Student’s Facebook Page Ends with Goodbye; Then He Shoots Two, Kills Himself
While Mark Zuckerberg was recently named Time Magazine’s Person of the Year, his Facebook social Web site sometimes is used by students to post threats to schools or to document troubling messages. Some school security executives and law enforcement officials suggest that these sites might one day be a source for early warnings of potential school violence incidents. Photo courtesy Time Magazine
Oh, what Mark Zuckerberg has wrought when he helped invent Facebook? Or are these social sites a new early warning sign for schools fighting the potential of violence? What happened earlier this year in an Omaha high school is both rare and tragic. But the incident underlines government and industry research that shows there are often warning signs before the gunfire begins. The son of a police detective opened fire at the high school, fatally wounding the assistant principal and forcing panicked students to take cover in the kitchen of the building just as they returned from holiday break. The gunman, who had attended the school for no more than two months, also wounded the principal before fleeing from the scene and fatally shooting himself in his car. The vice principal died at a hospital hours after the shooting. In a rambling Facebook post filled with expletives, the shooter warned days earlier that people would hear about the “evil” things he did and wrote that the school drove him to violence. He wrote that the Omaha school was worse than his previous one, and that the new city had changed him. He apologized and said he wanted people to remember him for who he was before affecting “the lives of the families I ruined.” The post ended with “goodbye.”

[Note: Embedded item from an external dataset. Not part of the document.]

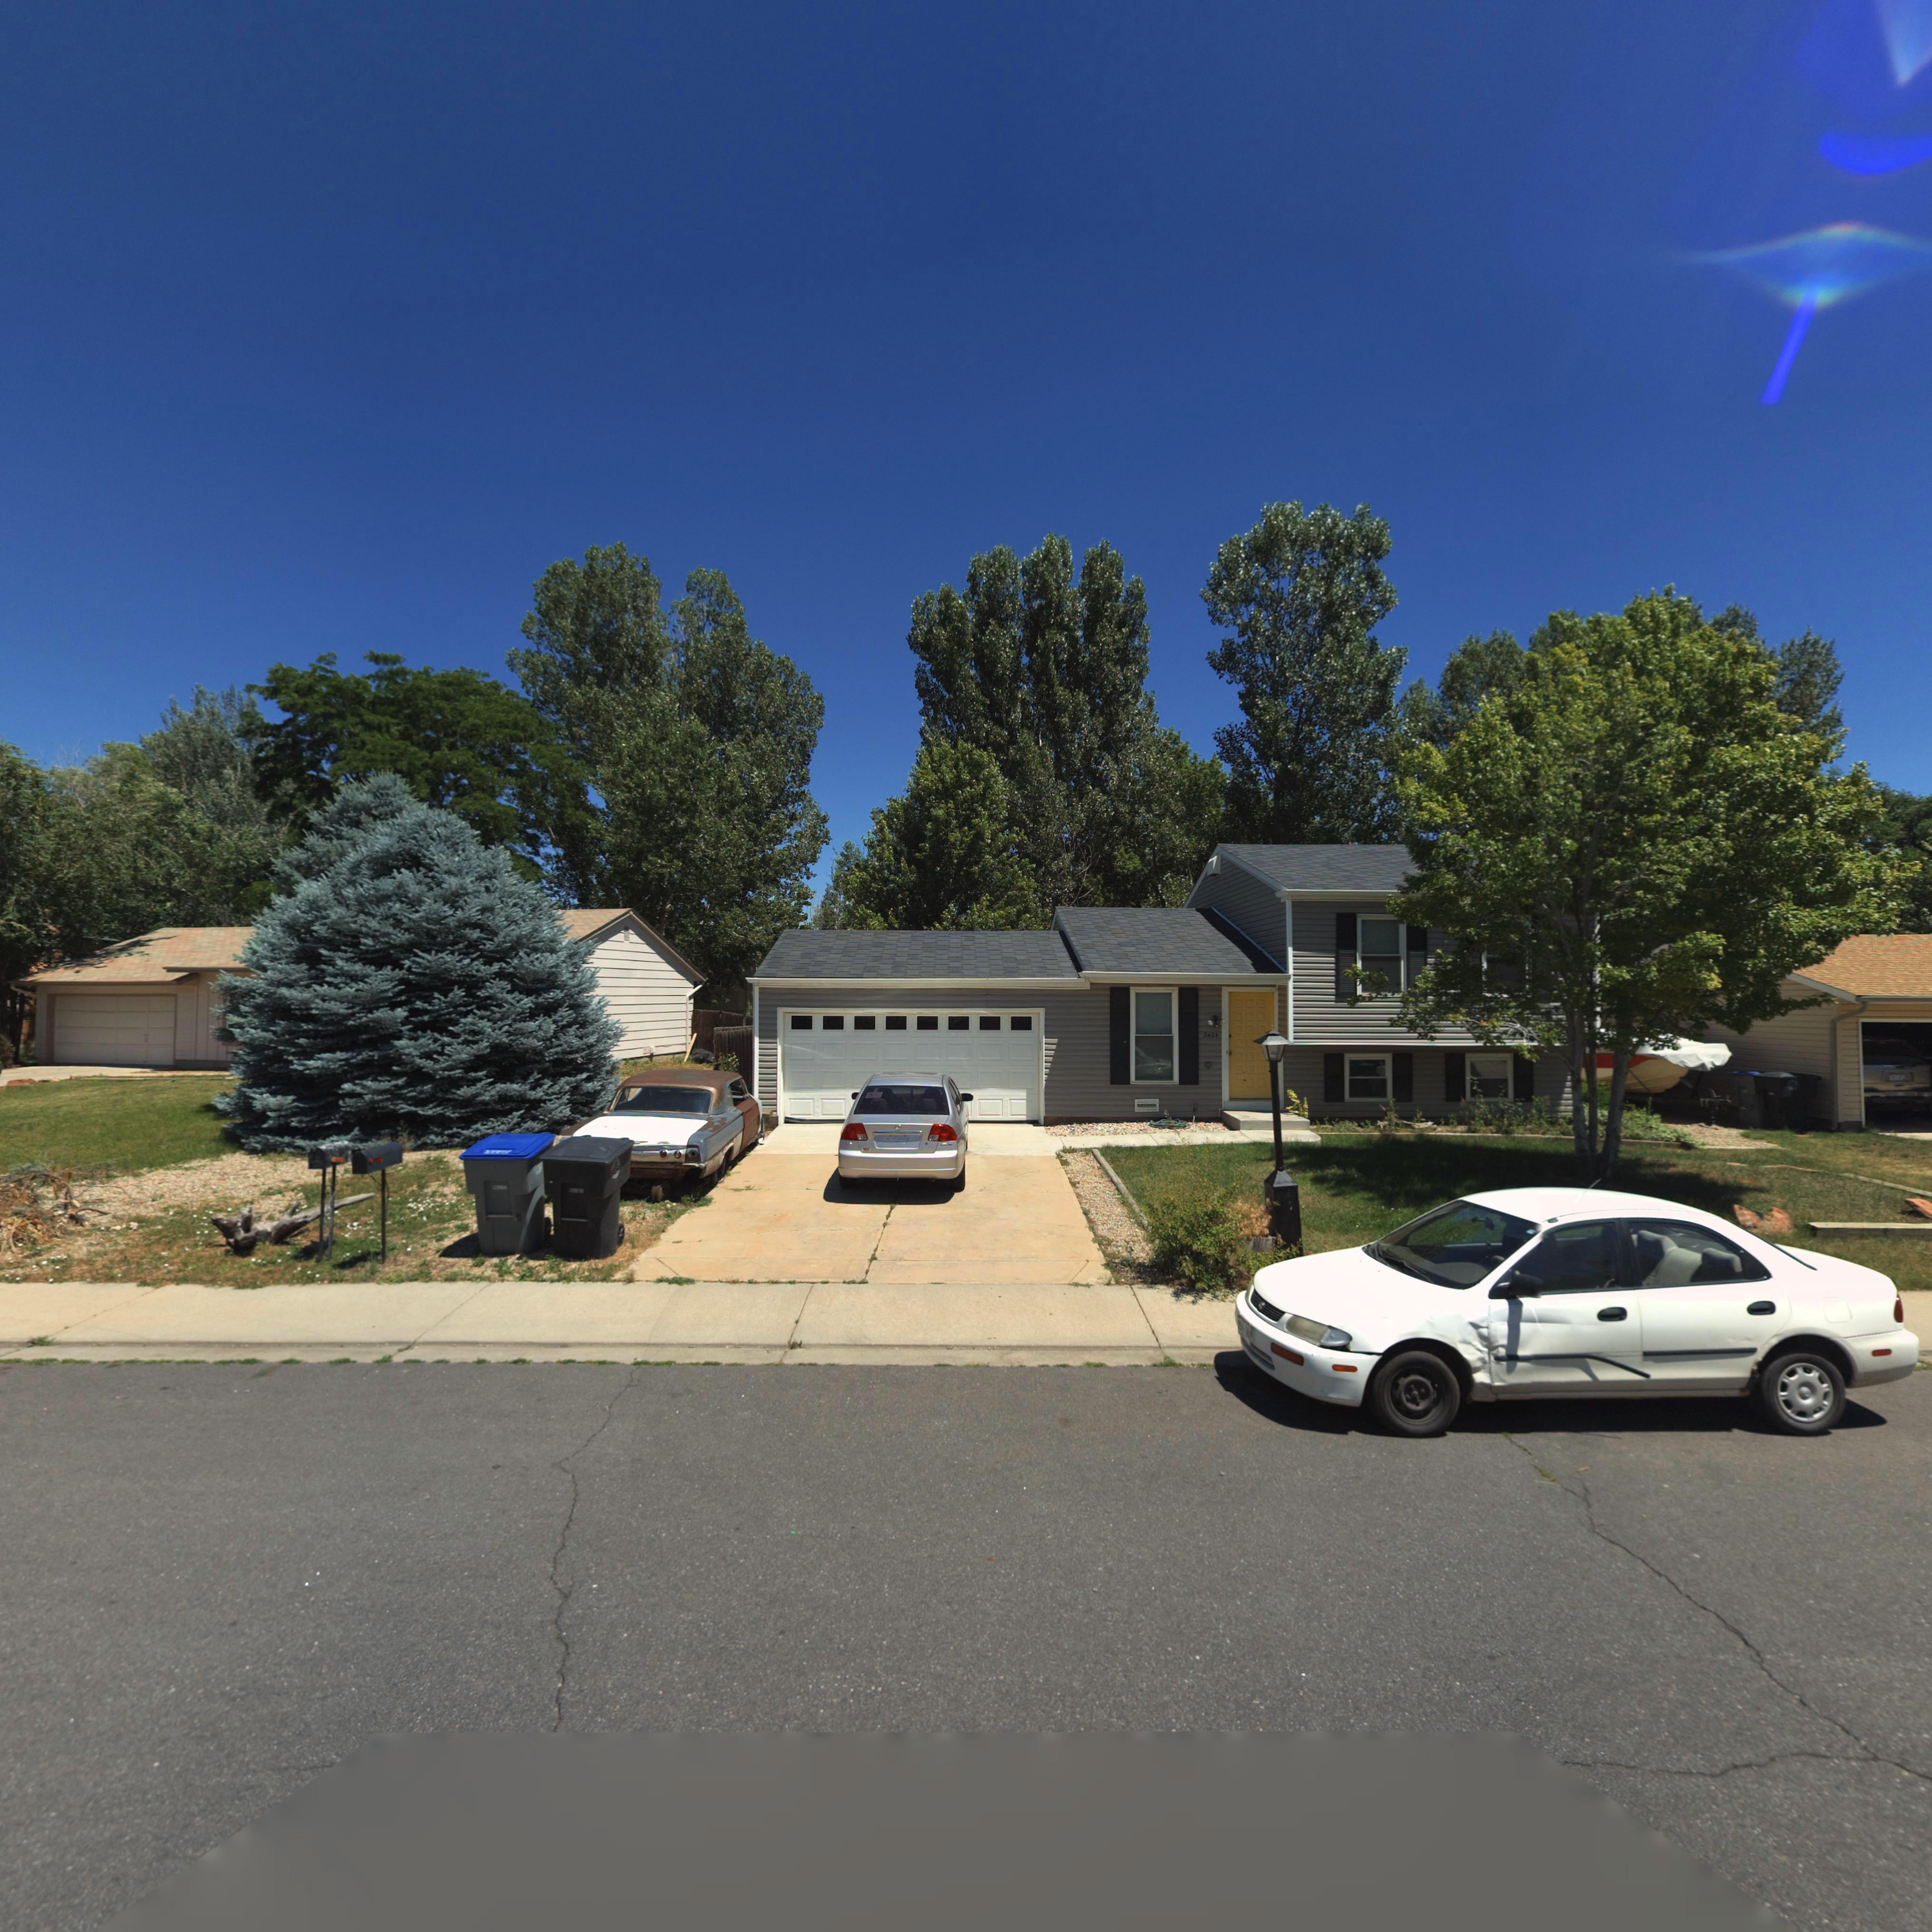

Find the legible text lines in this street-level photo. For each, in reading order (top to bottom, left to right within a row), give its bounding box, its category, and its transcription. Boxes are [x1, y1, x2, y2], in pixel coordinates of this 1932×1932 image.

As part of its National Threat Assessment Center, the U.S. Secret Service has a Safe School Initiative, a study of school shootings and other school-based attacks that was conducted in collaboration with the U.S. Department of Education. The study examined school shootings in the United States as far back as 1974 and involved extensive review of police records, school records, court documents and other source materials, and included interviews with school shooters.
The study found that school shootings are rarely impulsive acts. Rather, they are typically thought out and planned in advance. In addition, prior to most shootings, other kids knew the shooting was to occur but did not alert an adult. Very few of the attackers, however, ever directed threats to their targets before the attack. The study findings also revealed that there is no “profile” of a school shooter; instead, the students who carried out the attacks differed from one another in numerous ways. Still, almost every attacker had engaged in behavior before the shooting that seriously concerned at least one adult and, for many, had concerned three or more different adults.
The findings from the study suggest that some school attacks may be preventable, and that students can play an important role in prevention efforts. Using the study findings, the Secret Service and Department of Education modified their threat assessment approach for use in schools to give school and law enforcement professionals tools for investigating threats in school, managing situations of concern, and creating safe school climates.